= F-term =

Term found in supersymmetric theories

In theoretical physics, one often analyzes theories with supersymmetry in which F-terms play an important role. In four dimensions, the minimal N=1 supersymmetry may be written using a superspace. This superspace involves four extra fermionic coordinates $\theta^1,\theta^2,\bar\theta^1,\bar\theta^2$, transforming as a two-component spinor and its conjugate.

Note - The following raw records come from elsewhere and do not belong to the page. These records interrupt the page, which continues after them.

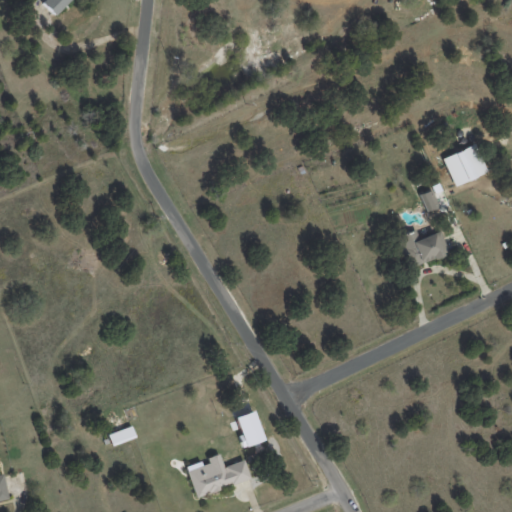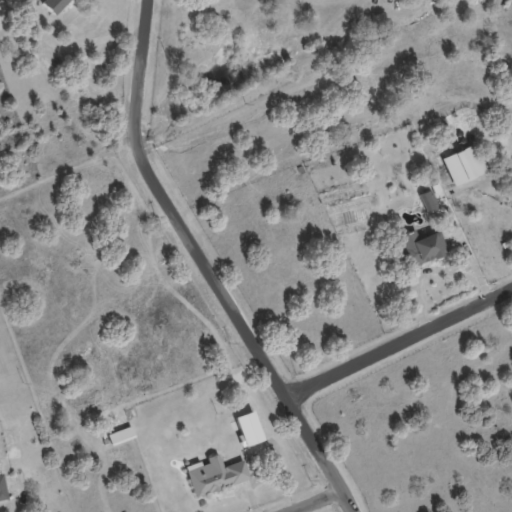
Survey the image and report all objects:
building: (53, 5)
building: (463, 164)
building: (428, 200)
road: (467, 234)
building: (419, 247)
road: (439, 265)
road: (204, 266)
road: (398, 342)
building: (215, 475)
building: (2, 487)
road: (316, 502)
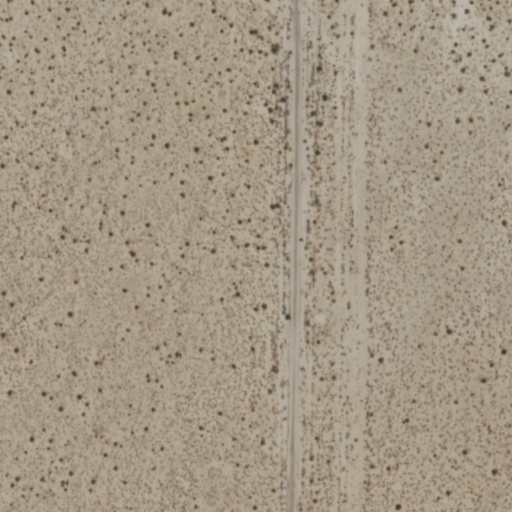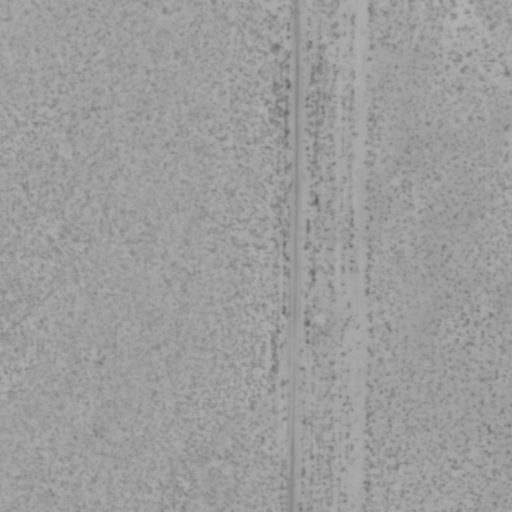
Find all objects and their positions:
road: (295, 256)
airport: (448, 257)
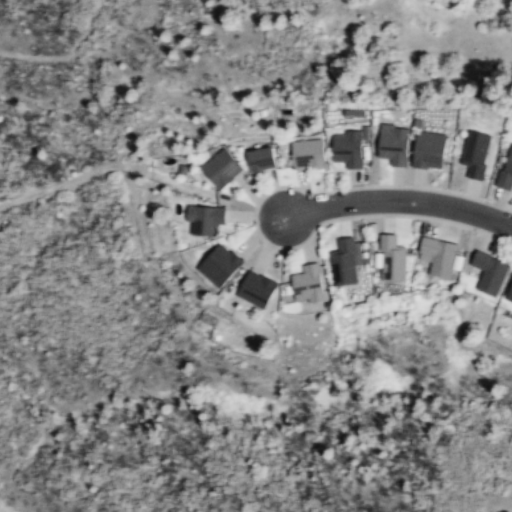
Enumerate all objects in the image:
building: (394, 143)
building: (392, 144)
building: (351, 146)
building: (346, 149)
building: (430, 149)
building: (430, 150)
building: (476, 152)
building: (309, 153)
building: (474, 153)
building: (306, 155)
building: (260, 158)
building: (264, 158)
building: (222, 167)
building: (220, 168)
building: (506, 169)
building: (506, 169)
road: (400, 201)
building: (205, 218)
building: (203, 220)
building: (437, 255)
building: (440, 255)
building: (391, 258)
building: (392, 258)
building: (346, 260)
building: (344, 261)
building: (220, 264)
building: (219, 265)
building: (490, 271)
building: (489, 272)
building: (309, 282)
building: (306, 283)
building: (257, 288)
building: (256, 289)
building: (510, 295)
building: (510, 295)
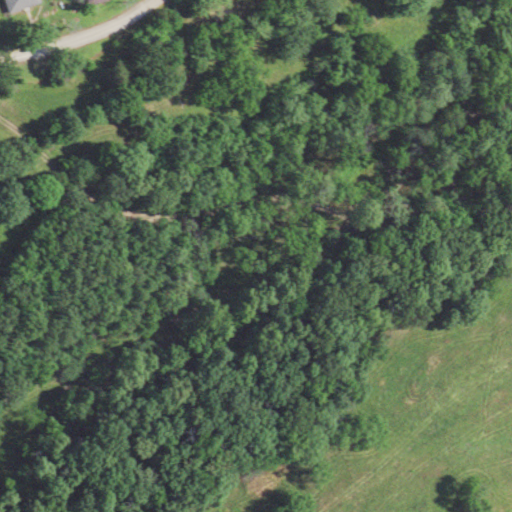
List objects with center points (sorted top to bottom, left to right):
building: (88, 2)
building: (16, 4)
road: (80, 35)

Every superfield—i.e. a field that depends on all coordinates of the superspace—may be expanded with respect to the new fermionic coordinates. There exists a special kind of superfields, the so-called chiral superfields, that only depend on the variables $\theta$ but not their conjugates. The last term in the corresponding expansion, namely $F \theta^1\theta^2$, is called the F-term. Applying an infinitesimal supersymmetry transformation to a chiral superfield results in yet another chiral superfield whose F-term, in particular, changes by a total derivative. This is significant because then $\int{d^4x\, F(x)}$ is invariant under SUSY transformations as long as boundary terms vanish. Thus F-terms may be used in constructing supersymmetric actions.

Manifestly-supersymmetric Lagrangians may also be written as integrals over the whole superspace. Some special terms, such as the superpotential, may be written as integrals over $\theta$s only. They are also referred to as F-terms, much like the terms in the ordinary potential that arise from these terms of the supersymmetric Lagrangian.